One of the indicators of the activities in the economy from banking relationship perspective is the level of transactions in the accounts of bank customers. Reducing transactions will readily refer to less economic activities while increasing transactions will refer to more activities in the economy.
Banking transactions takes place in the Current Accounts of bank customers while Saving and Term Deposit accounts warehouses investments or investible funds.
Details of the Deposit Breakdown in the Selected Banking Data Q1 2019 Reports recently released by the National Bureau of statistics (NBS), revealed that Time and Savings Deposit balances are rising while Demand Deposit balances are reducing.

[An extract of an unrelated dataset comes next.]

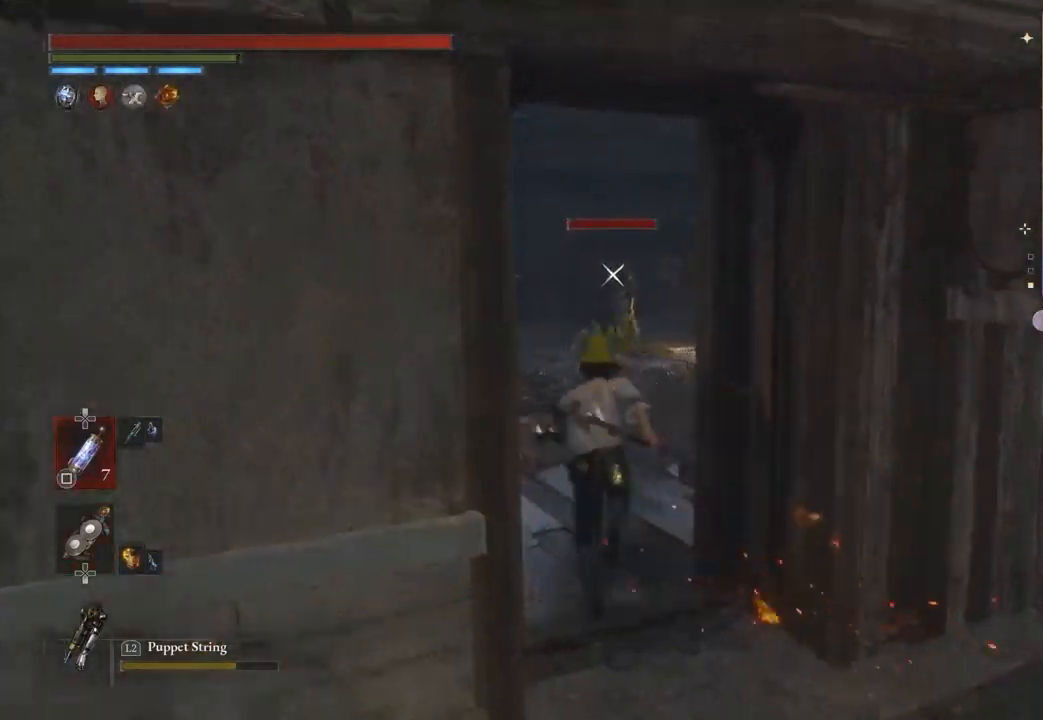
{"buttons": ["R2"], "left_stick": "up", "right_stick": "center", "events": [[500, "R2", "down"]]}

Funds in Demand Deposit accounts in all financial institution in Nigeria reduced by N286 billion in Q1 2019 while the funds in Time and Saving Deposit accounts increased by N552 billion. Indicating that bank customers are leaving more funds in Time and Saving accounts and less in Demand Deposit accounts.
The banking sector deposit figures released by the NBS also revealed that bank customers are increasing showing their preference for bank interest rather than engage in productive activities because of the many difficulties bedevilling the business climate in Nigeria.

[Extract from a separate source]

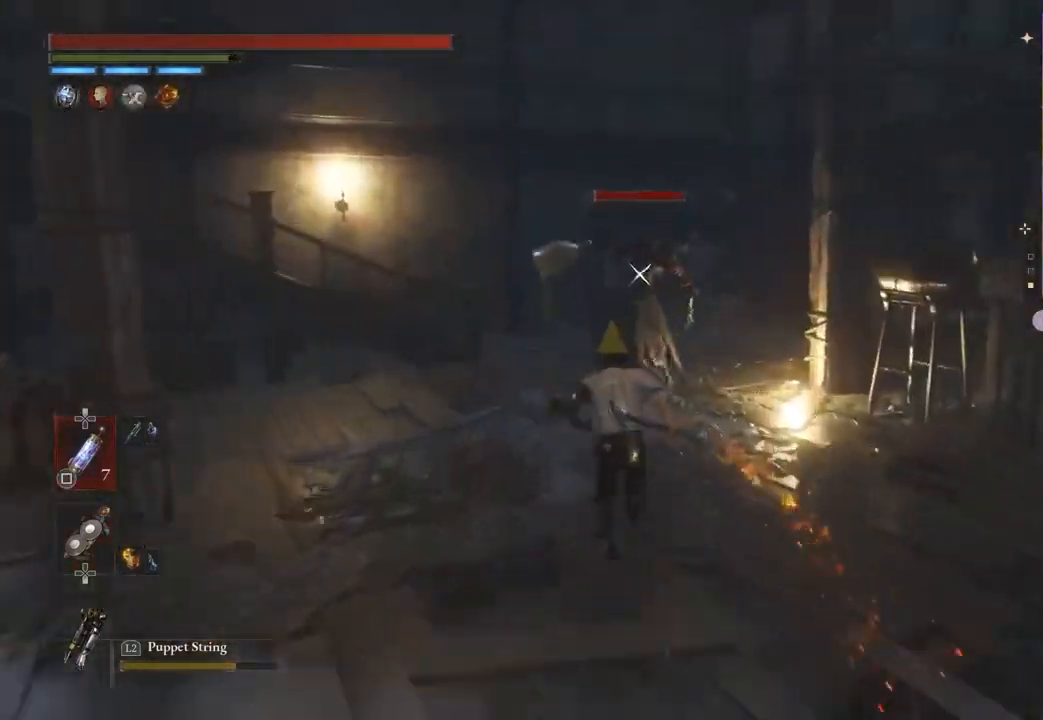
{"buttons": [], "left_stick": "up-left", "right_stick": "center", "events": [[233, "R2", "up"], [367, "R1", "down"], [433, "R1", "up"], [500, "left_stick", "up-left"]]}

The difficulties of Utilities and Infrastructure that has remained indefinable and has kept Nigeria as a consuming rather than producing nation must be tackled. Otherwise funds will continue to be kept idle in banks by bank customers to the detriment of production activities. The attendant employment and economic rejuvenation potentials will also remain elusive.
The CBN with its many intervention programs have demonstrated its commitment to resolving many of the economic issues the country has. The kind of commitment yet to be seen of the Deposit Money Banks especially towards bank customers.
The CBN recent announcement of its resolve to limit Deposit Money Bank access to Money Market activities may be the necessary action to make Banks perform its traditional role of financial intermediary in the economy.
Because, truly no business (Banks Inclusive) will be presented with a choice between risk-free investments like Treasury Bills and the busy and risky option of lending to customers in an uncertain economy and choose the later unless it is cajoled to do so.